← Back to team overview

dhis2-devs team mailing list archive

Scalability issue - assignment of organisationUnits to dataSets

 

Hi team,

We have a scalability issue that we'd like to discuss with the developer
community along with potential solutions.

*The problem*

   - The number of organisationUnits (DHIS2 demo has ~2000) usually far
   outnumbers the number of dataSets (DHIS2 demo has ~20).
   - When you assign an organisationUnit to a dataSet, the *lastUpdated*
   timestamp is only updated on the dataSet, not the organisationUnit.
   - This means that when we modify one of the 2000 organisationUnits to
   have an additional dataSet, we are not able to use the lastUpdated filter
   to download the aforementioned organisationUnit including its associated
   dataSet IDs. We are only able to use the lastUpdated filter to download the
   updated dataSet *along with the organisationUnit IDs of all the other
   (potentially up to 2000) organisationUnits already assigned to the dataSet*.
   The organisationUnit IDs make up ~85% of the dataSets payload on the DHIS2
   demo.
   - Since organisationUnits are far greater in number they are more likely
   to be created or modified on a more frequent basis. If those modifications
   include dataSet assignments, then the dataSets will be "updated" each time
   and downloaded repeatedly.
   - The payloads are still relatively small for moderate internet
   connections.
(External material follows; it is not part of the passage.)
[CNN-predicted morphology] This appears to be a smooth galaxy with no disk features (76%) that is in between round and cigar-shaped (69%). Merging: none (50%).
With gzip compression, downloading all dataSets is
   approximately 80KB. However for poor internet connections in remote
   locations an 80KB payload can be problematic especially if it occurs on a
   recurring basis.

*Potential solutions*

   - When assigning an organisationUnit to a dataSet, update the *lastUpdated
   *timestamp on the organisationUnit as well as the dataSet. This doesn't
   solve the problem of dataSets being downloaded repeatedly, but it would
   allow API consumers to exclude the organisationUnit IDs from the dataSets
   payload (~85% of the payload size) and mitigate the payload size issue on
   poor internet connections.
   - When assigning an organisationUnit to a dataSet, only update the
   *lastUpdated *timestamp on the organisationUnit (and not on the
   dataSet). Whilst this solves the issue of downloading dataSets repeatedly,
   it presents backwards compatibility issues for existing consumers of the
   dataSets API.
   - Update the *lastUpdated* timestamp of either the dataSet or the
   organisationUnit, *depending upon the API resource used**.* In the DHIS2
   demo you are able to assign/remove organisationUnits to/from dataSets using
   POST/DELETE requests to either
   */api/dataSets/<id>/organisationUnits/<id>* or
   */api/organisationUnits/<id>/dataSets/<id>*. If you use the former (the
   dataSets resource) then update the timestamp on the dataSet, whereas if you
   use the latter (the organisationUnits resource) then update the timestamp
   on the organisationUnit. This has the advantage of solving the issue of
   downloading dataSets repeatedly whilst also not introducing backwards
   compatibility issues for consumers of the dataSets API.

Thoughts?

Cheers,

-doh